Turning Business Challenges Into Opportunities
The evolving timelines of initiatives such as Dodd-Frank and regional variants mean firms must strategically prioritize imminent market developments and rulemaking against the longer-term, global regulatory change process and related jurisdictional challenges. The different requirements coming from various national entities, as well as their timing and the content required, are creating a lack of harmonization. However, firms must press on with compliance projects, creating a prime opportunity to optimize derivatives operations.
We all know the business drivers for reengineering OTC derivatives operations, including the new extensive requirements for central counterparty clearing (CCP) connectivity and changes to regulated fund mandates such as UCITS III, but this exercise doesn’t have to be just a cost center, driven by requirements to comply with regulatory demand. Why not take this opportunity to boost efficiencies in OTC and broader derivatives operations, reduce administration and the reporting burden and free up more time to generate alpha?
Rethinking the Operational and Technology Landscapes
Swaps are becoming increasingly popular as an investment strategy and need to be considered in future operations requirements.
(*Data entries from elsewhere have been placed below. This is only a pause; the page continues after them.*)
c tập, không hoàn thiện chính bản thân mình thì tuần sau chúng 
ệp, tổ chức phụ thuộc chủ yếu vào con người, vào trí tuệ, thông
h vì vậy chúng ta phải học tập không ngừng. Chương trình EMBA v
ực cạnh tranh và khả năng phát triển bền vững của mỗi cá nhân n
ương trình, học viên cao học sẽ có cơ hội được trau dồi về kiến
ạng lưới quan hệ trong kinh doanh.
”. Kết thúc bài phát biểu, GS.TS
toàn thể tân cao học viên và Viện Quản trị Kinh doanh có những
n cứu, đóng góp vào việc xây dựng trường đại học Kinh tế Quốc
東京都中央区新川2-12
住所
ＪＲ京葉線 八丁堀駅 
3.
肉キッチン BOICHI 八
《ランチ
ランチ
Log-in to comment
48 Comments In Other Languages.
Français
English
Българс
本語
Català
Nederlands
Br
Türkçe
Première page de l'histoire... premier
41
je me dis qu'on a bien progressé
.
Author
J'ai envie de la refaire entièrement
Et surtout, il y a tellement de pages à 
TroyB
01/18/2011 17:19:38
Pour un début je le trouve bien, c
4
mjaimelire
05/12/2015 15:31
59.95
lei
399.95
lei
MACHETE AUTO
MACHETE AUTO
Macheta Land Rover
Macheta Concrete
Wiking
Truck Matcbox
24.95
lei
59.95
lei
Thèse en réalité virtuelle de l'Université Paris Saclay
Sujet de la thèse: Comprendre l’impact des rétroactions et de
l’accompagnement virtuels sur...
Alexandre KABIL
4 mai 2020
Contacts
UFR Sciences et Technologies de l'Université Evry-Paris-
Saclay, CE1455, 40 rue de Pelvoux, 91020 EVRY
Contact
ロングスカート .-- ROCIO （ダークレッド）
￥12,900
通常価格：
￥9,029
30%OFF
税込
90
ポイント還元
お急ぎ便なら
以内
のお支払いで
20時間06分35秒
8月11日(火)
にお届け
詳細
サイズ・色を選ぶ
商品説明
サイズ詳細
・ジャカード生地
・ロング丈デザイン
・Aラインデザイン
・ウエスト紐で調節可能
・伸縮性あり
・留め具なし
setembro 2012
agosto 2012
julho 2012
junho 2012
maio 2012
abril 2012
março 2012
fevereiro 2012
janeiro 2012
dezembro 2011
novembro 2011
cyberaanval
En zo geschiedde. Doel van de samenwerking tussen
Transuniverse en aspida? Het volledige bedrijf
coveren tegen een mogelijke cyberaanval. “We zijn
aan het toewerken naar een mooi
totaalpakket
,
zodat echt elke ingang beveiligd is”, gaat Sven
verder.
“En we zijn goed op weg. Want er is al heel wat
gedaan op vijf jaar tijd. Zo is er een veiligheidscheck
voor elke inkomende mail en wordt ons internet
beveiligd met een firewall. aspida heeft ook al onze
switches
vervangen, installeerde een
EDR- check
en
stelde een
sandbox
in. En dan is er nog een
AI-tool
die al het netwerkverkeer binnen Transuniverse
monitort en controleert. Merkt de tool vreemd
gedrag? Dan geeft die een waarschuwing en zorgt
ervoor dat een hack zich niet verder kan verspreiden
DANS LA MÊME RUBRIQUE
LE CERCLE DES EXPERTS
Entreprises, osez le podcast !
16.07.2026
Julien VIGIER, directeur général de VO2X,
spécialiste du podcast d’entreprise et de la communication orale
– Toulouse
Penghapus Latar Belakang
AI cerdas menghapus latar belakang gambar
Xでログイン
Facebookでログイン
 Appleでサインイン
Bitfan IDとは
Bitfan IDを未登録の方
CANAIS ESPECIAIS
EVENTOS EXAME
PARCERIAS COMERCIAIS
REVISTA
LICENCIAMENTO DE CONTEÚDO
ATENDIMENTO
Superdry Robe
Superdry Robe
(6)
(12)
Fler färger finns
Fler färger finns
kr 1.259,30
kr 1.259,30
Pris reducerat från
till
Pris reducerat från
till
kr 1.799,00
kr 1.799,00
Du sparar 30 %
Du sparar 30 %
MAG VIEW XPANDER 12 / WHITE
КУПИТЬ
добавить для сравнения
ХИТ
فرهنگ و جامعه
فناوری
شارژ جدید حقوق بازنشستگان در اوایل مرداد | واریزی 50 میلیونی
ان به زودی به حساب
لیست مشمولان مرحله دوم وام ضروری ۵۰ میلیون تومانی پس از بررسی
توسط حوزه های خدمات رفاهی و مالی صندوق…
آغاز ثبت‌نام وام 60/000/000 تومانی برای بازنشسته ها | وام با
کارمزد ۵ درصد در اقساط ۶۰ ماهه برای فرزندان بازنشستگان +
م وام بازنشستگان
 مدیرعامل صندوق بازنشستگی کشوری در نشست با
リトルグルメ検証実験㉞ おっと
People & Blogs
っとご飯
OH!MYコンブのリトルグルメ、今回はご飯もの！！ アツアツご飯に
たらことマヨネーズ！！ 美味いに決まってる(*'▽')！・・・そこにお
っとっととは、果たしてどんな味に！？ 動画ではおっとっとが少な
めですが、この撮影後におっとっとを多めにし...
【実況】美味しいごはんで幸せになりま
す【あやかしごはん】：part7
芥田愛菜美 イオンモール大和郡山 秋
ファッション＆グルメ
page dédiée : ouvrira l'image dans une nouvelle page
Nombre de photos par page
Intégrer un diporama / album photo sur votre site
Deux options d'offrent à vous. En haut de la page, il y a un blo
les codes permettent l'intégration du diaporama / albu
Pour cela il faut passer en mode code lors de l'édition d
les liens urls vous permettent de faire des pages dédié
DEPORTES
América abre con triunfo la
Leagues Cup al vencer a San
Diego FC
It is an opportune time whilst implementing CCP workflows and other OTC market reform changes to improve the entire process – after all, derivatives operations are only as good as the weakest link in the system. By proactively responding to the new business environment and effectively structuring OTC derivatives business, institutions can take advantage of opportunities, protect franchise value and avoid the potential downside of these changes.
A well-thought-out operational strategy mitigates risks including requirements to interact with new market infrastructure and internal fragmented processing between front, middle and back office. Manual interventions giving rise to cumbersome reconciliations can also be overcome. Above all, it offers the opportunity to implement a more streamlined infrastructure. Effective automation is key – using existing systems in order to achieve rapid response to new investment strategies and trading new instruments, with derivatives-based investment strategies requiring integrated cross-asset class processing from front to back offices.
Firms can optimize derivatives operations by improving operational capabilities for growing volume, removing operational bottlenecks and reducing risk with scalable, audited processing and reconciliations. Real-time status management is an important provision as is building capabilities to enable and support new investment strategies. Operational capacity and efficiency can be increased through process consistency and automation.
Improving Operational Control and Efficiency: Defining and Achieving Best Practice
Best practice can be seen as a composite of fund manager practices that have unintentionally been distilled as the most effective ways of conducting business under conditions of budgetary constraint. A firm’s own individual systemic view of operations should reflect what is being achieved in the marketplace as a whole. Best practices include:
• Accurate portfolio accounting and event processing
• Flexible instrument setup
• Efficient post-trade processing between counterparties
• Composite view of all derivatives positions and activities
• Effective asset, credit, counterparty and operational risk monitoring
Realizing Business Value
OTC regulatory compliance is not a box-checking exercise. It requires a change in operational workflows and systems integration. By engaging early in the planning and conduct of your compliance program, better synergies can be achieved with respect to system changes to deal with new market infrastructure.
A broad review of derivatives operations is essential. Ensuring that specialist swaps accounting capabilities are deployed to provide a robust post-trade operational environment is a beneficial baseline requirement. Firms must break down operational silos that prevent the timely and efficient exchange of information ensuring accurate valuations, including cash management, intraday margin management and collateral management. All data requirements, both new and old, must be captured at each transaction stage and stored intelligently for future uses such as counterparty risk management and dispute resolution.
Regulatory changes will make ever-increasing demands on financial institutions to accommodate new market infrastructure, forcing revisions to working practices. Whilst evaluating the regulatory response it makes sense to consider the end-to-end process flow to ensure efficient and scalable processing. There is an opportunity to use the need for regulatory compliance to improve current operating procedures and realize real business value.